* _TASK ITEM_: Without the pictures, reproduce the records that follow exactly.

* _AVAILABLE DATA_:
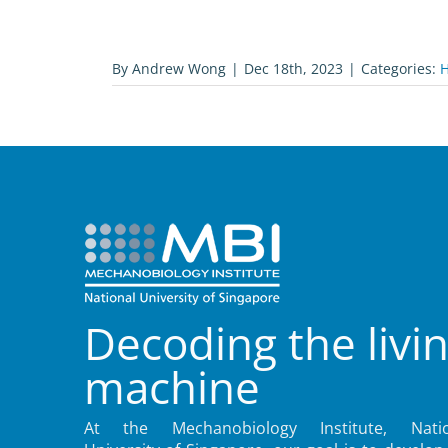
By
Andrew Wong
|
Dec 18th, 2023
|
Categories:
H
Decoding the livi
machine
At the Mechanobiology Institute, Natio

* _ANSWER AREA_:
By
Andrew Wong
|
Dec 18th, 2023
|
Categories:
H
Decoding the livi
machine
At the Mechanobiology Institute, Natio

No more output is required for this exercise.